The fourth study (n = 12) reported differences between the intervention and control groups on problem solving (an important component of executive functioning). No means or standard deviations were presented for this outcome, therefore an effect size could not be calculated.
The quality of evidence for this outcome according to GRADE was very low. This means future research is highly likely to change the estimate of effect.
Primary outcome 2: Memory
One small study (n = 12) reported a statistically significant difference in improvement in sentence recall between the intervention and control group following an eight-week remediation programme.
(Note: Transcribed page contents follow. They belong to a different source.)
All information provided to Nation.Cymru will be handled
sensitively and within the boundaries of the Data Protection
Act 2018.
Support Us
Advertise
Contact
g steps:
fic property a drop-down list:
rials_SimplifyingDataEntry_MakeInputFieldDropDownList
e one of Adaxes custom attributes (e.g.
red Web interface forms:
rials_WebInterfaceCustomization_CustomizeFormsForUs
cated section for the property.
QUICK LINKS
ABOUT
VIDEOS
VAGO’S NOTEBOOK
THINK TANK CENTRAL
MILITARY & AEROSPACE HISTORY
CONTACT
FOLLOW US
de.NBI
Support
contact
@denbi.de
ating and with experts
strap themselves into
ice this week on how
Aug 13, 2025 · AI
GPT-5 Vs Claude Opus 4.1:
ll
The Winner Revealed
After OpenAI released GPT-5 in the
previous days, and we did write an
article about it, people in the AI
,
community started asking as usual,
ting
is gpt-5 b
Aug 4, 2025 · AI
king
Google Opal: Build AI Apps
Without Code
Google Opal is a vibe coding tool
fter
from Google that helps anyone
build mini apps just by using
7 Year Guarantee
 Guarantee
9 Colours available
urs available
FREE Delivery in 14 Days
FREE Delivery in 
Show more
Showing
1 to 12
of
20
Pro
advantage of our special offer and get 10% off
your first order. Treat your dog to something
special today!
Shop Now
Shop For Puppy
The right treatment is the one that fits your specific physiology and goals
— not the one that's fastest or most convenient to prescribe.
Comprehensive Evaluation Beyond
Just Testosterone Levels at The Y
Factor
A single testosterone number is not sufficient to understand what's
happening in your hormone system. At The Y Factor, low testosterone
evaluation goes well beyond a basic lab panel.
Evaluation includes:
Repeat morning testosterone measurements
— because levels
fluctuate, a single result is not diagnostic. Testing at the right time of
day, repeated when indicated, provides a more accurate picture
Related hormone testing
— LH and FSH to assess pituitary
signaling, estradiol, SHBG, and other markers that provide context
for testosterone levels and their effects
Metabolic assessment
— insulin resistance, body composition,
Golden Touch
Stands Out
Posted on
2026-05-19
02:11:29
No means or standard deviations were presented for this outcome, therefore an effect size could not be calculated.
Secondary outcomes
Two studies (n = 158) reported on anxiety/depression as measured by the Child Behavior Checklist (CBCL) and were included in a meta-analysis. We found no evidence of an effect with the intervention (mean difference -5.59, 95% CI -11.46 to 0.28; I2 = 53%). The GRADE quality of evidence for this outcome was very low, meaning future research is likely to change the estimate of effect.
A single study sought to record adverse events and reported none. Two studies reported on use of the intervention (range 0 to 13 and 1 to 24 sessions). One study reported on social functioning/social competence and found no effect. The included studies reported no data for other secondary outcomes (that is quality of life and academic achievement).